Bernhart: Das Joint Venture ist aufgelöst, Bosch hat seine Pläne mindestens bis zum Ende dieses Jahrzehnts verschoben. Es wird schwer werden, den Vorsprung der asiatischen Länder aufzuholen.
mm: Herr Bernhart, zum Abschluss Ihre Prognose: Wie wird sich die Elektromobilität weiter entwickeln in den kommenden zwölf Monaten?
Bernhart: Kurzfristig bin ich eher skeptisch. Langfristig wird sich die Technologie aber nach und nach durchsetzen.

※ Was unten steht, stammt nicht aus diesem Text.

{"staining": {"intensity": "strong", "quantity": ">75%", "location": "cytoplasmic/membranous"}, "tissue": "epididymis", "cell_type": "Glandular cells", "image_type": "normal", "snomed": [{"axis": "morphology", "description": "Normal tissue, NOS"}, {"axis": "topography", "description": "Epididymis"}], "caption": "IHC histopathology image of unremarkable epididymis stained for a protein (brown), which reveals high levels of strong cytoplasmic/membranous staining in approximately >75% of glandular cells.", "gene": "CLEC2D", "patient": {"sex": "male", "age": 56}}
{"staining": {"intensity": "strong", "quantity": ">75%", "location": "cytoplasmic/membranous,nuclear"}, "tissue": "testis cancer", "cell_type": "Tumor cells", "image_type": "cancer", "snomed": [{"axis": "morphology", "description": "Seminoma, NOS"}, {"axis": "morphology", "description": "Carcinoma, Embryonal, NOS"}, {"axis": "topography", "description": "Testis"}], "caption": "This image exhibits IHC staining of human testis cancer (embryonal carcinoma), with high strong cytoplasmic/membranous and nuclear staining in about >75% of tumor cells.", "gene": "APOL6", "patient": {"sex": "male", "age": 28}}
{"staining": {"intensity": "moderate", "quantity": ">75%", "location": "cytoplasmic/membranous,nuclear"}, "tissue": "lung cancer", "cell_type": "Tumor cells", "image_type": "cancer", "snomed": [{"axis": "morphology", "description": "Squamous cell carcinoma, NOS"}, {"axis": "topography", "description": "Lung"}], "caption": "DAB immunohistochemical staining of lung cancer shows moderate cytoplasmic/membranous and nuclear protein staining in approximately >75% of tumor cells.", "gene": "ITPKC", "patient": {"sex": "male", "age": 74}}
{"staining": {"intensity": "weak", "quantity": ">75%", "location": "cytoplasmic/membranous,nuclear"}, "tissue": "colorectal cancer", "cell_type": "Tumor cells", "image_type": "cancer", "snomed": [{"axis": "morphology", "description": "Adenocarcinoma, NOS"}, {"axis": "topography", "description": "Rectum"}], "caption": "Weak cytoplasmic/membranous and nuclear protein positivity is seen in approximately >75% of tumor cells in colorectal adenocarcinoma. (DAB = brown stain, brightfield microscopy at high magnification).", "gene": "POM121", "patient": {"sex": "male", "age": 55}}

Wie schnell die Kunden und auch die Hersteller sich für Elektroautos begeistern werden, hängt auch von drei Jokern ab.
mm: Joker?
Bernhart: Zunächst der Ölpreis: Stellen Sie sich vor, zum Beispiel die US-Regierung fördert die neue Fracking-Technik massiv und stabilisiert so den Ölpreis. Der Kostennachteil alternativer Autoantriebe bliebe dann erhalten. Die zweite Frage ist: Wie sicher sind die in Autos eingesetzten Lithium-Ionen-Batterien? Sollte es zu weiteren Batteriebränden in Testwagen oder Flugzeugen kommen, würden die Kunden das noch nicht richtig gewonnene Vertrauen schon wieder verlieren.
mm: Und dann ist da noch die Frage, wo die Elektromobilisten ihre Batterien überhaupt auftanken sollen, wenn sie nicht gerade in der heimischen Garage geparkt haben ...
Bernhart: ... genau, das ist Joker Nummer drei. Zwar gibt es bereits Ladesäulen. Sie sind auch technisch gut und bezahlbar. Aber die Hersteller müssten sich dringend auf ein einheitliches System einigen. Was nützt es, wenn Deutschland, Frankreich, China und Südkorea ihre Ziele klar formulieren, sich aber nicht auf ein gemeinsames Vorgehen einigen? So bleibt es schwierig: Hohe Planungsunsicherheit und lange Amortisationsphasen sind nicht die besten Voraussetzungen dafür, viel Geld in ein einigermaßen dichtes Netz von Ladestationen zu investieren.